WORK INSTRUCTION: The answer must be every line from the entries below that contains "ring".

TASK INPUTS:

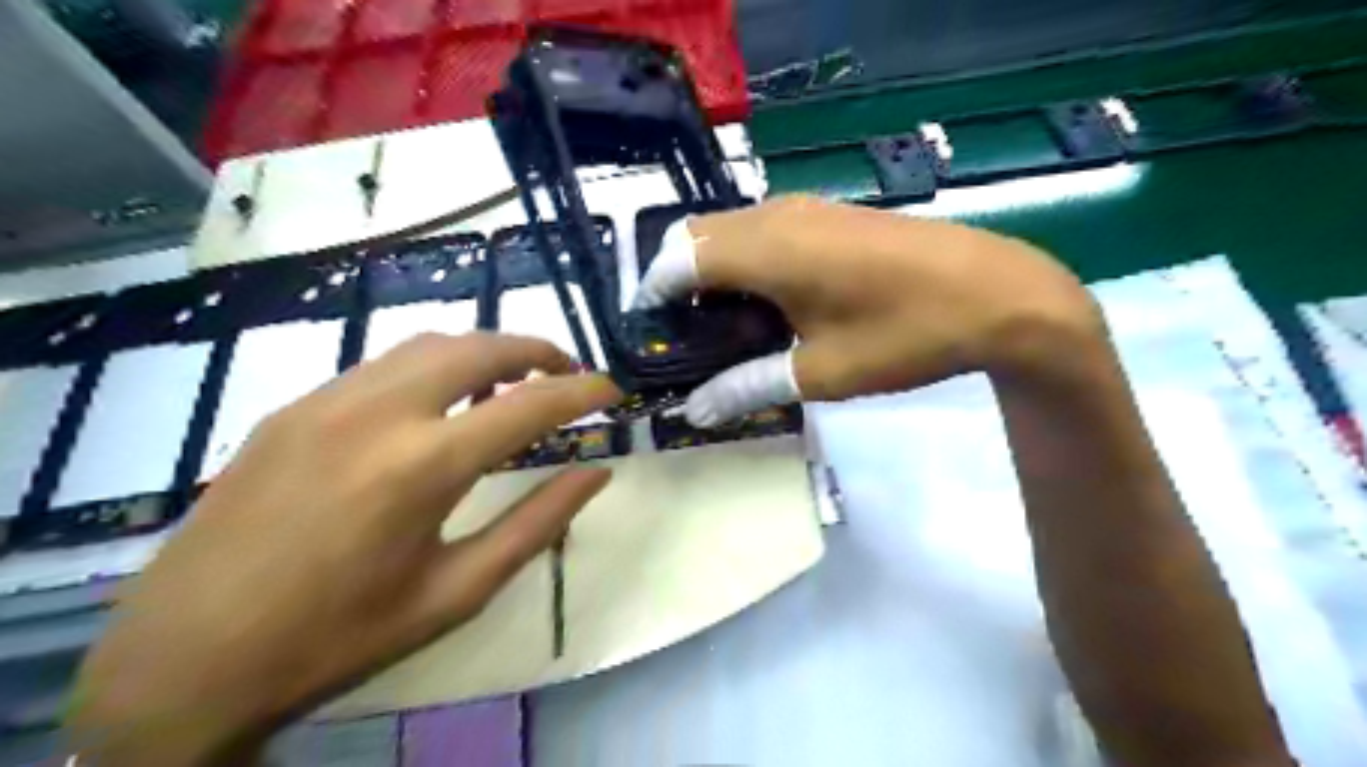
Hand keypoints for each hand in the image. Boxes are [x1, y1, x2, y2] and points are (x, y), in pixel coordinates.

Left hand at [64, 333, 619, 765]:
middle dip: (537, 350)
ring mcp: (327, 401)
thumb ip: (537, 524)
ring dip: (485, 351)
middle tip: (569, 373)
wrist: (183, 658)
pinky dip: (434, 367)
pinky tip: (441, 403)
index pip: (530, 404)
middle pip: (479, 347)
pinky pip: (384, 365)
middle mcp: (377, 412)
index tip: (613, 391)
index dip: (583, 392)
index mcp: (423, 466)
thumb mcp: (457, 591)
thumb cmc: (339, 636)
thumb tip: (597, 474)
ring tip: (513, 382)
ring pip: (429, 344)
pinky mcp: (293, 407)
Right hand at [635, 195, 1102, 423]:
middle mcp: (774, 216)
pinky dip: (743, 263)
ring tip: (726, 330)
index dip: (652, 296)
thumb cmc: (905, 335)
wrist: (997, 293)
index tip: (650, 338)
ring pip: (727, 231)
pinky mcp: (827, 214)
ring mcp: (803, 208)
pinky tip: (769, 306)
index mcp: (765, 250)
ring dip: (711, 274)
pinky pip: (760, 230)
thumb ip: (748, 387)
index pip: (676, 259)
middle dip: (677, 284)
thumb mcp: (821, 373)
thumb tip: (694, 411)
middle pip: (694, 237)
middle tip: (687, 339)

COMPLETED EXERCISE:
ring mcp: (327, 401)
ring dip: (485, 351)
ring tip: (513, 382)
ring pip: (429, 344)
ring tip: (726, 330)
ring pip: (727, 231)
ring mcp: (803, 208)
ring dip: (711, 274)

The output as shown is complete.